During a remote video press conference on April 6, the deputy Health Minister Dr. Alireza Raisi, said: “All businesses that will reopen on April 11 must first register with the Health Ministry and sign an electronic affidavit, promising to abide by the new health and hygiene rules and regulations.”

“We will naturally give priority to works that pose the lowest health risks to the public, meaning that there is less of a chance of employees transmitting the virus to others,” Dr. Raisi noted. “We will heavily rely on the recommendations by the National Headquarters for Fighting Coronavirus. We will also deploy 7,200 health inspectors to monitor these business establishments.
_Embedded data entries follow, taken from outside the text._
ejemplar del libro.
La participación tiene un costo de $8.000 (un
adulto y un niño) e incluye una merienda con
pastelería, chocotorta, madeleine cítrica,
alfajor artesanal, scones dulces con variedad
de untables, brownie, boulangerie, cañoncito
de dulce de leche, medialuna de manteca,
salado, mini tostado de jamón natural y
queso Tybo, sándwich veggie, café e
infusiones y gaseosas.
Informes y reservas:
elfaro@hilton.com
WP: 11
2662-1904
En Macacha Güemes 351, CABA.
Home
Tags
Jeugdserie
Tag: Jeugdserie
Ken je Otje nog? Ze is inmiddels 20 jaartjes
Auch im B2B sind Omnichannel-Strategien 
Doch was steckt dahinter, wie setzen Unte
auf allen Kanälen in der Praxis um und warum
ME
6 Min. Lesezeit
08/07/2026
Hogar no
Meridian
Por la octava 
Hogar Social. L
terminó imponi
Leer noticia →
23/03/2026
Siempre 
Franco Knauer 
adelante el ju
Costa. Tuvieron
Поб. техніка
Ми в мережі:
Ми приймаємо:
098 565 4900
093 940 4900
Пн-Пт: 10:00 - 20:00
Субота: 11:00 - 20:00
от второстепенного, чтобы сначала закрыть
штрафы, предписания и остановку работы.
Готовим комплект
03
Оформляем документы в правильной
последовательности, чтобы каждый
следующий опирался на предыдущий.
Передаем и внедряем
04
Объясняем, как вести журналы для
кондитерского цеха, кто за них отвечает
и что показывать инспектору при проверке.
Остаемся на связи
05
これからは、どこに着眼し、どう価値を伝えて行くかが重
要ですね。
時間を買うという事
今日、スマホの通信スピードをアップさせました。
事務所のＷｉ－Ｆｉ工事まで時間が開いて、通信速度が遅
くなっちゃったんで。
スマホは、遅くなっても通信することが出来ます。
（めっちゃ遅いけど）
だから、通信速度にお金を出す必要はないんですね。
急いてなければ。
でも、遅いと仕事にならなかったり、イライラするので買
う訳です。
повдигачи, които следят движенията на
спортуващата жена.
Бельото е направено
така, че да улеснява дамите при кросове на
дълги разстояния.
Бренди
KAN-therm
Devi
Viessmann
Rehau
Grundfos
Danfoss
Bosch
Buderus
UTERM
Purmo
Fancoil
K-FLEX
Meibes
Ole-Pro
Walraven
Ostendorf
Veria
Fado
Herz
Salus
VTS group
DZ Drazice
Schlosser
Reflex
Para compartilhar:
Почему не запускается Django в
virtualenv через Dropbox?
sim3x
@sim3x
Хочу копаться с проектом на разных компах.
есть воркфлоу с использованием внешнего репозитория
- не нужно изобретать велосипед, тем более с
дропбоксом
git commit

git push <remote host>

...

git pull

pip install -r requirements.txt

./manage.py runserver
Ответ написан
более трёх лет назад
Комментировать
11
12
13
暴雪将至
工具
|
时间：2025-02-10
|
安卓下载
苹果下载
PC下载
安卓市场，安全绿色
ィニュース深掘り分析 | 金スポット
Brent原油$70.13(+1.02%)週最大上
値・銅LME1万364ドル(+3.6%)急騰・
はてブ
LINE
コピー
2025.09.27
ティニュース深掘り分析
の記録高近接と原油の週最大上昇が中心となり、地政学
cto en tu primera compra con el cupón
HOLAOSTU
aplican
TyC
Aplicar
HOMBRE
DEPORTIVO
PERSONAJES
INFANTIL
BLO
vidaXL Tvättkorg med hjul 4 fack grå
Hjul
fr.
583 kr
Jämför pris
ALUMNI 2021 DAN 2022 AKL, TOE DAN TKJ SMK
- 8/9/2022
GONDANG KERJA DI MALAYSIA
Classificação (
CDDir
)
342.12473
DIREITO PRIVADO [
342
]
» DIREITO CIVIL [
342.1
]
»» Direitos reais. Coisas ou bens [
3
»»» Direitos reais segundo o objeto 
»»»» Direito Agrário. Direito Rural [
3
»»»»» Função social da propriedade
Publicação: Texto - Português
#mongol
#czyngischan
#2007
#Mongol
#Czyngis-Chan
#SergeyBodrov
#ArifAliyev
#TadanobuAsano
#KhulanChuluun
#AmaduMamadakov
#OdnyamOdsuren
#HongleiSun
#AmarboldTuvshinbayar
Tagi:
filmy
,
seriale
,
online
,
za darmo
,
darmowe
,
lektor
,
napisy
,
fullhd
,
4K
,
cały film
The public can report any violations by completing the Health Ministry’s online form 190.”

“The Health Ministry’s website provides a comprehensive health and safety guidelines at the workplace that businesses and labor unions should follow,” Dr. Raisi explained. “We had already issued 50 protocols. We have drafted another 40 with the help of various unions.”

Dr. Raisi said businesses that posed any public health risks, including wedding venues, swimming pools, gyms, and similar places, would remain closed during the second phase of the social distancing scheme.

“We expect people to abide by the stay-at-home directive to protect themselves and their families against coronavirus,” the Interior Ministry’s Spokesman Seyyed Salman Samani told Ettelaat newspaper on April 6. “Labor unions, the police, and the ministry are doing their utmost to enforce the National Headquarters for Fighting Coronavirus’ health and hygiene directive.”